Testemunhamos hoje uma confusão extremamente perigosa entre o que seria simplesmente a manifestação mais grosseira e superficial de uma dificuldade – isto é, o comportamento aparente – e aquilo que exige o mais elaborado e delicado trabalho, aquilo que exige um investimento enorme de todos – pais, profissionais e criança – isto é, o diagnóstico.

Para os pais e profissionais que lidam com crianças, é preciso partir da relação com elas, construir, reconstruir e apostar nessa relação permanentemente, para, apoiados nesse contato,poder, sim, dizer o que se passa com a criança. É preciso falar com a criança, e não nos contentarmos em falar sobre ela.

Muitas vezes o diagnóstico amparado no comportamento tem sido usado como um álibi para todos, apaziguando nossas angústias e nos dando a falsa sensação de que então, finalmente, sabemos o que fazer com a criança. Os efeitos desse tipo de diagnóstico,revestido de seriedade científica mas, no entanto, extremamente frágil clinicamente, são muito danosos no caso da criança. Pelo fato de atingirem um sujeito em formação, podem passar a integrar de forma decisiva seu modo de se conduzir na vida desde muito cedo.

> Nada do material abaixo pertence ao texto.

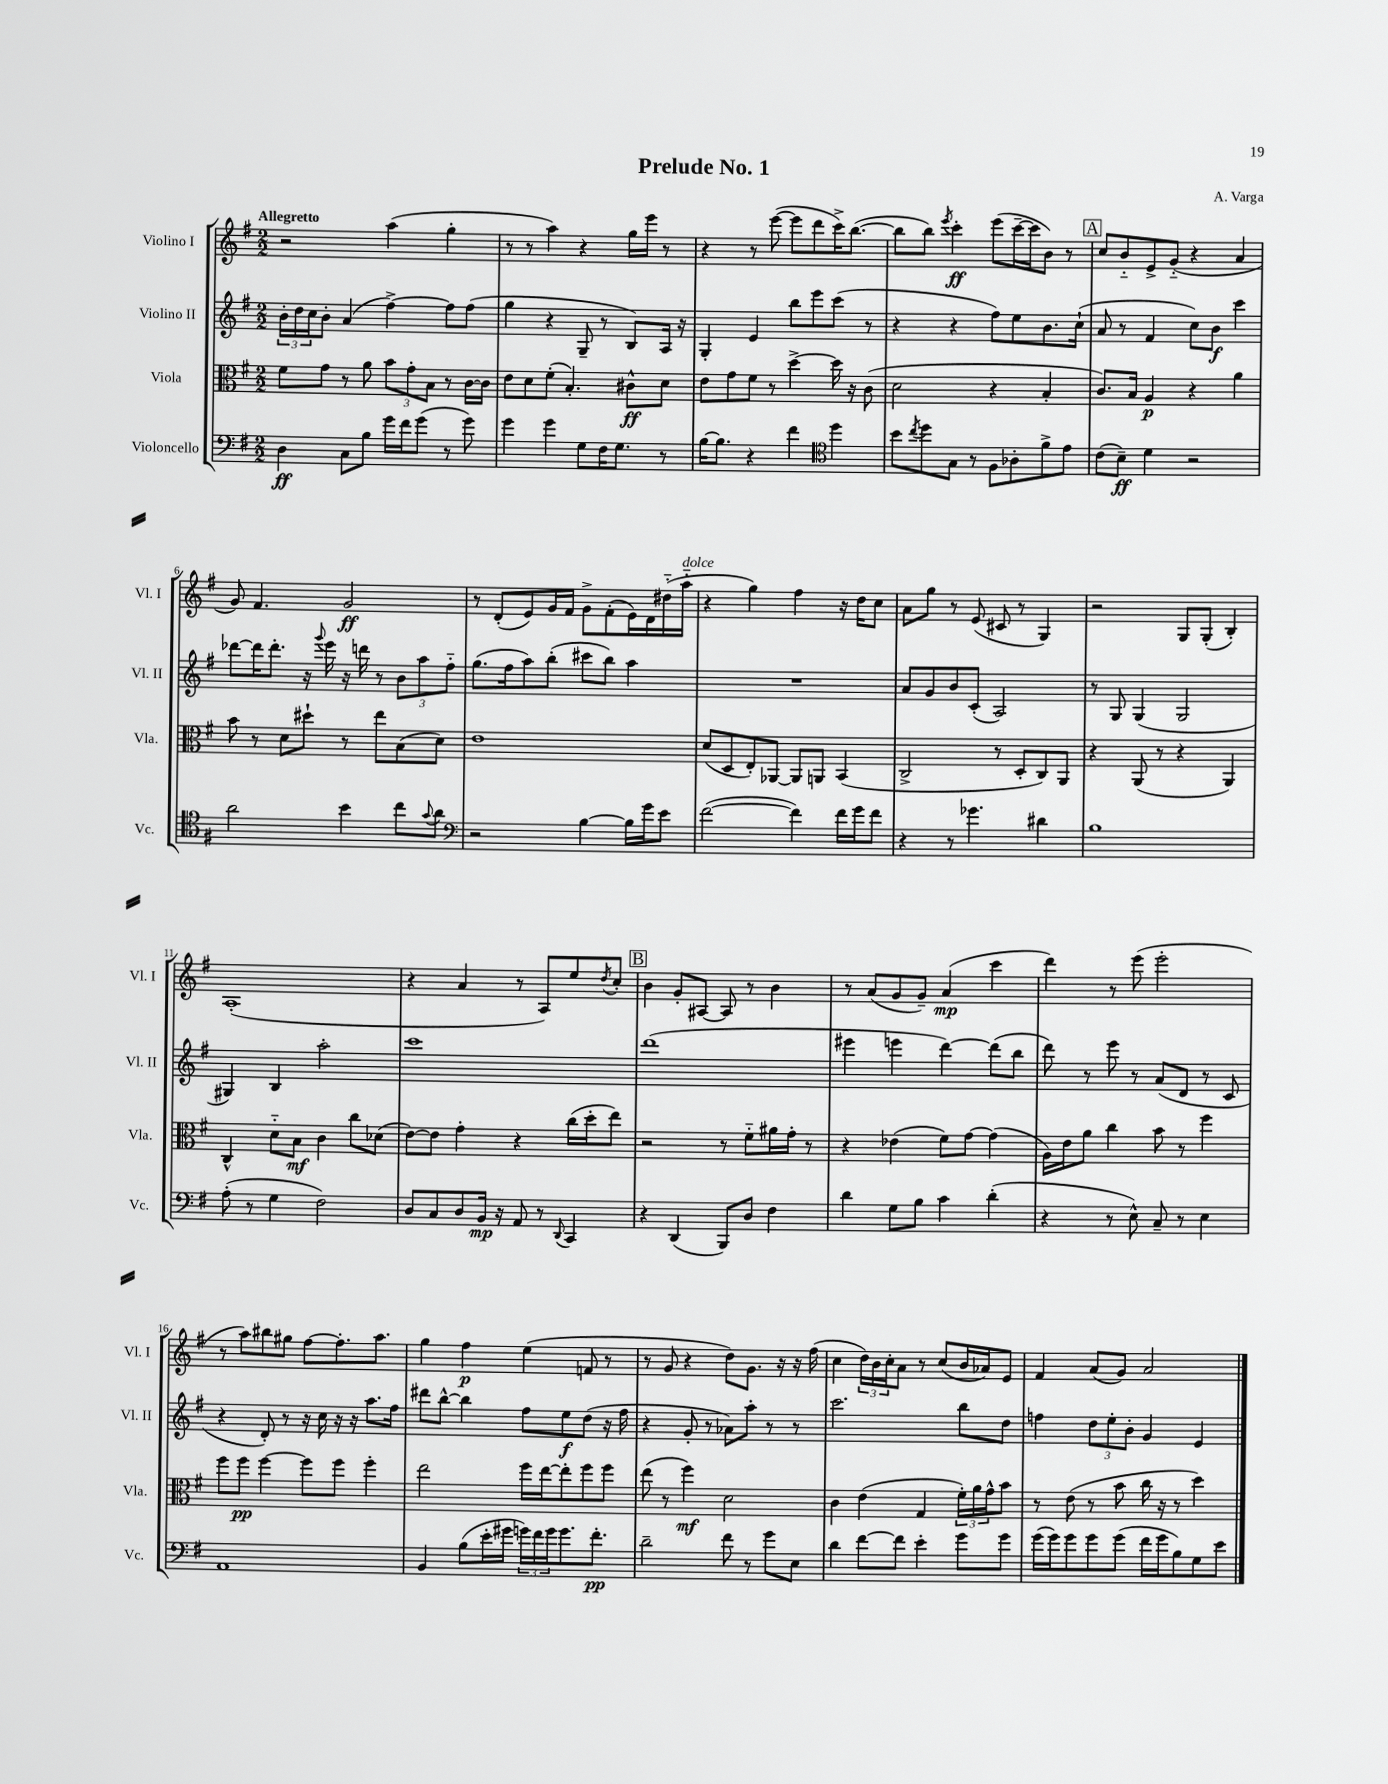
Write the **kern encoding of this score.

**kern	**dynam	**kern	**dynam	**kern	**dynam	**kern	**dynam
*part4	*part4	*part3	*part3	*part2	*part2	*part1	*part1
*staff4	*staff4	*staff3	*staff3	*staff2	*staff2	*staff1	*staff1
*I"Violoncello	*	*I"Viola	*	*I"Violino II	*	*I"Violino I	*
*I'Vc.	*	*I'Vla.	*	*I'Vl. II	*	*I'Vl. I	*
*clefF4	*	*clefC3	*	*clefG2	*	*clefG2	*
*k[f#]	*	*k[f#]	*	*k[f#]	*	*k[f#]	*
*M2/2	*	*M2/2	*	*M2/2	*	*M2/2	*
=1	=1	=1	=1	=1	=1	=1	=1
!	!	!	!	!	!	!LO:TX:a:B:t=Allegretto	!
4D\	ff	8f#\L	.	24b'\LL	.	2r	.
.	.	.	.	24dd\	.	.	.
.	.	.	.	24cc\J	.	.	.
.	.	8g\J	.	8b'\J	.	.	.
8C\L	.	8r	.	(4a/	.	.	.
8B\J	.	8a\	.	.	.	.	.
16g\LL	.	12b\L	.	[4ff#^\)	.	(4aa\	.
16f#\J	.	.	.	.	.	.	.
.	.	12g'\	.	.	.	.	.
(8g\J	.	.	.	.	.	.	.
.	.	12B\J	.	.	.	.	.
8r	.	8r	.	8ff#\L]	.	4gg'\	.
8g\)	.	[16c\LL	.	(8ff#\J	.	.	.
.	.	16c\JJ]	.	.	.	.	.
=2	=2	=2	=2	=2	=2	=2	=2
4g\	.	8e\L	.	4gg\	.	8r	.
.	.	8d\	.	.	.	8r	.
4g\	.	(8f#'\J	.	4r	.	4aa\)	.
.	.	4.B'/)	.	.	.	.	.
8G\L	.	.	.	8G~/	.	4r	.
16F#\K	.	.	.	8r	.	.	.
8.G\J	.	.	.	.	.	.	.
.	.	8c#X^^\L	ff	8B/L)	.	16gg\LL	.
.	.	.	.	.	.	16eee\JJ	.
8r	.	8d\J	.	16A/Jk	.	8r	.
.	.	.	.	16r	.	.	.
=3	=3	=3	=3	=3	=3	=3	=3
[16B\KL	.	8e\L	.	4G'/	.	4r	.
8.B\J]	.	.	.	.	.	.	.
.	.	8g\	.	.	.	.	.
4r	.	8f#\J	.	4e/	.	8r	.
.	.	8r	.	.	.	([8eee\	.
4f#\	.	[4dd^\	.	8bb\L	.	8eee\L]	.
.	.	.	.	8eee\	.	8ddd\	.
*clefC4	*	*	*	*	*	*	*
4dd\	.	16dd\]	.	(8ccc\J	.	16ccc^\K)	.
.	.	16r	.	.	.	([8.bb\J	.
.	.	(8c\	.	8r	.	.	.
=4	=4	=4	=4	=4	=4	=4	=4
8b\L	.	2d\	.	4r	.	8bb\L]	.
8qcc/	.	.	.	.	.	.	.
8dd\	.	.	.	.	.	8bb\J)	.
.	.	.	.	.	.	8qeee/	.
8G\J	.	.	.	4r	.	4ccc'\	ff
8r	.	.	.	.	.	.	.
8F#\L	.	4r	.	8ff#\L)	.	(8eee\L	.
8A-X'\	.	.	.	8ee\	.	[16ccc~\L	.
.	.	.	.	.	.	16ccc\J]	.
8f#^\	.	4B'/	.	8.b\	.	8b\J)	.
8e\J	.	.	.	.	.	8r	.
.	.	.	.	(16cc`\Jk	.	.	.
!!LO:REH:place=s1:t=A
=5	=5	=5	=5	=5	=5	=5	=5
(8c\L	.	8.c/L)	.	8a/	.	8cc/L	.
8B~\J)	ff	.	.	8r	.	8b/	.
.	.	16B/Jk	.	.	.	.	.
4d\	.	4A/	p	4f#/	.	8e^/	.
.	.	.	.	.	.	(8g/J	.
2r	.	4r	.	8cc\L)	.	4r	.
.	.	.	.	8b\J	f	.	.
.	.	4a\	.	4ccc\	.	4a/	.
!!LO:LB:g=z
=6	=6	=6	=6	=6	=6	=6	=6
2a\	.	8b\	.	[8ddd-X\L	.	8g/)	.
.	.	8r	.	16ddd-\K]	.	4.f#/	.
.	.	.	.	8.ddd-'\J	.	.	.
.	.	8d\L	.	.	.	.	.
.	.	8dd#X`\J	.	16r	.	.	.
.	.	.	.	8qqggg/	.	.	.
.	.	.	.	16eee\	.	.	.
4b\	.	8r	.	16r	.	2g/	ff
.	.	.	.	16dddn\	.	.	.
.	.	8ee\L	.	8r	.	.	.
8cc\L	.	(8B\	.	12b\L	.	.	.
.	.	.	.	12aa\	.	.	.
8qqg/	.	.	.	.	.	.	.
8a\J	.	8d\J)	.	.	.	.	.
.	.	.	.	12ff#\J	.	.	.
=7	=7	=7	=7	=7	=7	=7	=7
*clefF4	*	*	*	*	*	*	*
2r	.	1e	.	(8.gg\L	.	8r	.
.	.	.	.	.	.	(8d'/L	.
.	.	.	.	16ff#\k	.	.	.
.	.	.	.	8aa\)	.	8e/)	.
.	.	.	.	(8bb'\J	.	16g/L	.
.	.	.	.	.	.	16f#/JJ	.
[4B\	.	.	.	8ccc#X\L	.	8g^\L	.
.	.	.	.	8bb\J)	.	(8f#'\	.
16B\LL]	.	.	.	4aa\	.	16e\L)	.
16g\J	.	.	.	.	.	16d\	.
8e\J	.	.	.	.	.	(16dd#X\	.
!	!	!	!	!	!	!LO:TX:a:i:t=dolce	!
.	.	.	.	.	.	16aa\JJ	.
=8	=8	=8	=8	=8	=8	=8	=8
([2f#\	.	(8d/L	.	1r	.	4r	.
.	.	8D/	.	.	.	.	.
.	.	8E'/)	.	.	.	4gg\)	.
.	.	[8AA-X/J	.	.	.	.	.
4f#\])	.	8AA-/L]	.	.	.	4ff#\	.
.	.	8AAn/J	.	.	.	.	.
16f#\LL	.	(4BB/	.	.	.	16r	.
16g\J	.	.	.	.	.	16dd\KL	.
8f#\J	.	.	.	.	.	8cc\J	.
=9	=9	=9	=9	=9	=9	=9	=9
4r	.	2C^/	.	8a/L	.	8a\L	.
.	.	.	.	8g/	.	8gg\J	.
8r	.	.	.	8b/	.	8r	.
4.g-X\	.	.	.	(8c'/J	.	(8e/	.
.	.	8r	.	2A/)	.	8c#X/	.
.	.	8D'/L	.	.	.	8r	.
4d#X\	.	8C/)	.	.	.	4G/)	.
.	.	8AA/J	.	.	.	.	.
=10	=10	=10	=10	=10	=10	=10	=10
1B	.	4r	.	8r	.	2r	.
.	.	.	.	8G/	.	.	.
.	.	(8AA/	.	(4G/	.	.	.
.	.	8r	.	.	.	.	.
.	.	4r	.	2G/	.	8G/L	.
.	.	.	.	.	.	(8G'/J	.
.	.	4AA/)	.	.	.	4B'/)	.
!!LO:LB:g=z
=11	=11	=11	=11	=11	=11	=11	=11
(8A'\	.	4C^^/	.	4G#X/)	.	(1A'	.
8r	.	.	.	.	.	.	.
4G\	.	8d\L	.	4B/	.	.	.
.	.	8B\J	mf	.	.	.	.
2F#\)	.	4c\	.	2aa'\	.	.	.
.	.	8cc\L	.	.	.	.	.
.	.	(8d-X\J	.	.	.	.	.
=12	=12	=12	=12	=12	=12	=12	=12
8D/L	.	[8e\L)	.	1ccc	.	4r	.
8C/	.	8e\J]	.	.	.	.	.
8D/	.	4g'\	.	.	.	4a/	.
16BB/Jk	mp	.	.	.	.	.	.
16r	.	.	.	.	.	.	.
8AA/	.	4r	.	.	.	8r	.
8r	.	.	.	.	.	8A/L)	.
8qqDD/	.	.	.	.	.	.	.
4CC/	.	(16cc\LL	.	.	.	8ee/	.
.	.	16dd'\J	.	.	.	.	.
.	.	.	.	.	.	8qdd/	.
.	.	8ee\J)	.	.	.	8cc'/J	.
!!LO:REH:place=s1:t=B
=13	=13	=13	=13	=13	=13	=13	=13
4r	.	2r	.	(1ddd	.	4b\	.
(4DD/	.	.	.	.	.	8g'/L	.
.	.	.	.	.	.	[8A#X/J	.
8BBB/L)	.	8r	.	.	.	8A#/]	.
8D/J	.	8f#\L	.	.	.	8r	.
4F#\	.	16a#X\L	.	.	.	4b\	.
.	.	16g'\JJ	.	.	.	.	.
.	.	8r	.	.	.	.	.
=14	=14	=14	=14	=14	=14	=14	=14
4d\	.	4r	.	4eee#X\	.	8r	.
.	.	.	.	.	.	(8a/L	.
8G\L	.	(4e-X\	.	4eeen\	.	8g/	.
8B\J	.	.	.	.	.	8g~/J)	.
4c\	.	8f#\L)	.	[4ddd\)	.	(4a/	mp
.	.	[8g\J	.	.	.	.	.
(4d'\	.	(4g\]	.	(8ddd\L]	.	4ccc\	.
.	.	.	.	8bb\J	.	.	.
=15	=15	=15	=15	=15	=15	=15	=15
4r	.	16A\LL)	.	8ddd\)	.	4ddd\)	.
.	.	16e\J	.	.	.	.	.
.	.	8a\J	.	8r	.	.	.
8r	.	4cc\	.	8eee\	.	8r	.
8E^^\)	.	.	.	8r	.	(8eee\	.
8C~/	.	8b\	.	(8a/L	.	2eee'\	.
8r	.	8r	.	8d/J	.	.	.
4E\	.	4ff#\	.	8r	.	.	.
.	.	.	.	8c/	.	.	.
!!LO:LB:g=z
=16	=16	=16	=16	=16	=16	=16	=16
1AA	.	8ff#\L	.	4r	.	8r	.
.	.	8ff#\J	pp	.	.	8aa\L)	.
.	.	[4ff#\	.	8d'/)	.	8bb#X\	.
.	.	.	.	8r	.	8gg#X\J	.
.	.	8ff#\L]	.	16r	.	[8ff#\L	.
.	.	.	.	16cc\	.	.	.
.	.	8ff#\J	.	16r	.	8.ff#'\]	.
.	.	.	.	16r	.	.	.
.	.	4ff#'\	.	8.aa\L	.	.	.
.	.	.	.	.	.	8.aa\J	.
.	.	.	.	16ff#\Jk	.	.	.
=17	=17	=17	=17	=17	=17	=17	=17
4BB/	.	2ee\	.	8ddd#X\L	.	4gg\	.
.	.	.	.	[8bb^^\J	.	.	.
(8B\L	.	.	.	4bb\]	.	4ff#\	p
16e'\L	.	.	.	.	.	.	.
16g#X\JJ	.	.	.	.	.	.	.
24gn\LL)	.	16ff#\LL	.	8ff#\L	.	(4ee\	.
24f#\	.	.	.	.	.	.	.
.	.	[16ee\J	.	.	.	.	.
24g\J	.	.	.	.	.	.	.
8.g\	.	8ee'\]	.	8ee\	f	.	.
.	.	8ff#\	.	(8dd\J	.	8fn/	.
8.f#'\J	pp	.	.	.	.	.	.
.	.	8ff#\J	.	16r	.	8r	.
.	.	.	.	16ff#\	.	.	.
=18	=18	=18	=18	=18	=18	=18	=18
2d~\	.	(8ee\	.	4r	.	8r	.
.	.	8r	.	.	.	8g/	.
.	.	4ff#\)	mf	8g'/	.	4r	.
.	.	.	.	8r	.	.	.
8f#\	.	2d\	.	8a-X\L)	.	8dd\L)	.
8r	.	.	.	8aa'\J	.	8.g\J	.
8g\L	.	.	.	8r	.	.	.
.	.	.	.	.	.	16r	.
8E\J	.	.	.	8r	.	16r	.
.	.	.	.	.	.	(16ff#\	.
=19	=19	=19	=19	=19	=19	=19	=19
4d\	.	4c\	.	2.ccc\	.	4cc\	.
[8f#\L	.	(4e\	.	.	.	24dd\LL)	.
.	.	.	.	.	.	24b\	.
.	.	.	.	.	.	24cc'\J	.
8f#\J]	.	.	.	.	.	8a\J	.
4e'\	.	4G/	.	.	.	8r	.
.	.	.	.	.	.	(8cc/L	.
8g\L	.	24f#'\LL)	.	8bb\L	.	16b/L	.
.	.	24a\	.	.	.	.	.
.	.	.	.	.	.	16a-X/J)	.
.	.	24g^^\J	.	.	.	.	.
8g\J	.	8b\J	.	8dd\J	.	8e/J	.
=20	=20	=20	=20	=20	=20	=20	=20
(16g\LL	.	8r	.	4ffn\	.	4f#/	.
16g\J)	.	.	.	.	.	.	.
8g\	.	(8e\	.	.	.	.	.
8g\	.	8r	.	12dd\L	.	(8a/L	.
.	.	.	.	12ee'\	.	.	.
(8g\J	.	8b\	.	.	.	8g/J)	.
.	.	.	.	12b'\J	.	.	.
16f#\LL	.	16cc\	.	4g/	.	2a/	.
16g\J	.	16r	.	.	.	.	.
8B\)	.	8r	.	.	.	.	.
8G\	.	4dd\)	.	4e/	.	.	.
8e\J	.	.	.	.	.	.	.
==	==	==	==	==	==	==	==
*-	*-	*-	*-	*-	*-	*-	*-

Talvez seja melhor insistirmos nas nossas perguntas mais cotidianas, resistir um pouco a respostas que prometem tantas certezas, e buscar, com a ajuda ou não de profissionais, nos aproximar das crianças, com os instrumentos que tivermos, ou seja, as palavras, as brincadeiras, e também, não esqueçamos, a presença firme quando necessário. Isso pode ser apoiado e sustentado a partir de um tratamento para a criança, ou mesmo para os pais.

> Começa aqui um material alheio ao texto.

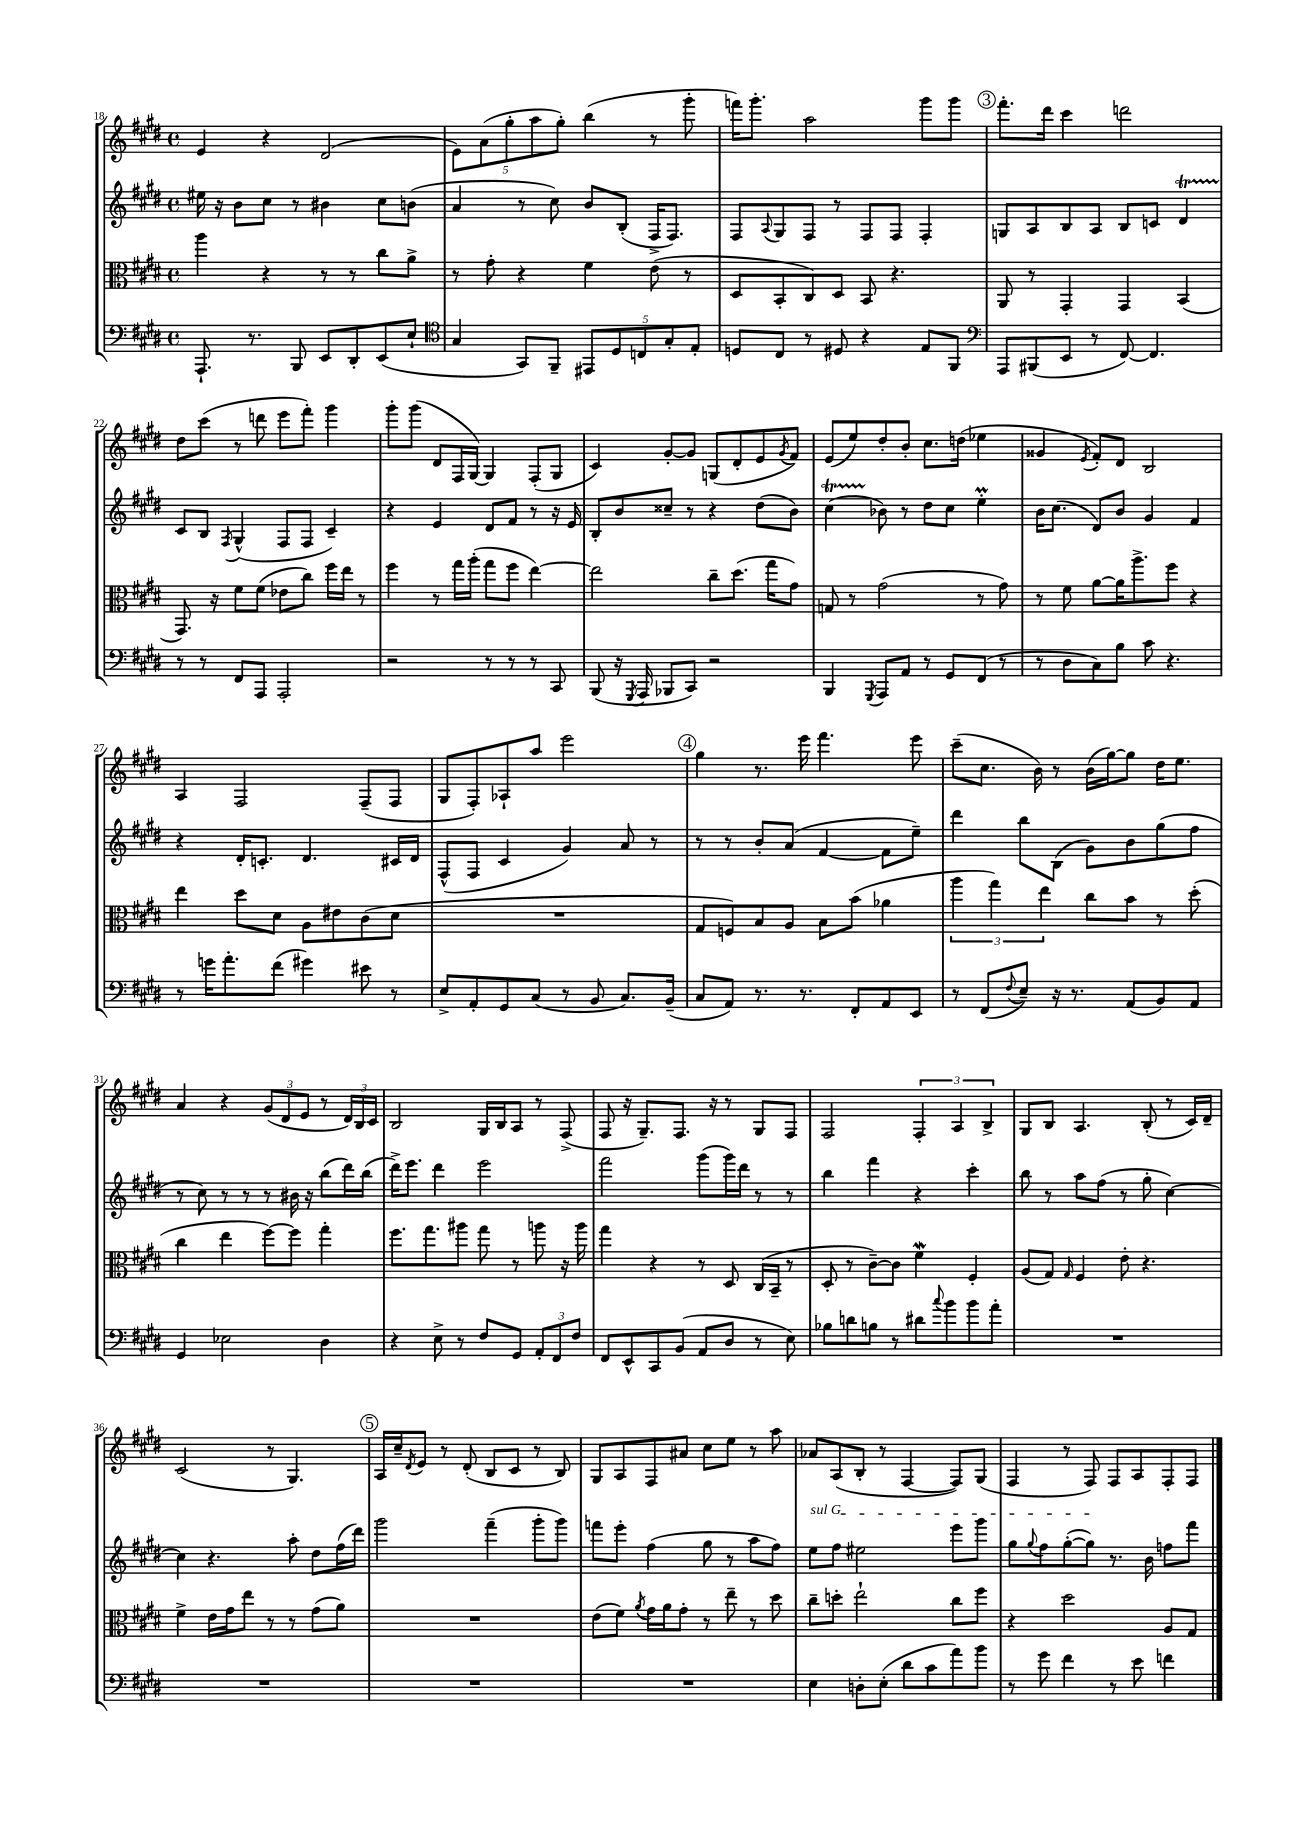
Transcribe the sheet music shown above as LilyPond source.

É frequente que o tratamento do pai ou da mãe possa resultar em benefícios indiretos e decisivos, para os filhos. Mas, em todos os casos, é preciso nos debruçarmos sobre o que a criança está nos dizendo com suas dificuldades, para que isso possa ter outro destino. Quando nossa intervenção segue puramente na direção de silenciar, a qualquer custo, o incômodo que as crianças nos trazem, corremos o grave risco de produzir mais dificuldades e sintomas impeditivos para elas, mesmo que silenciosos.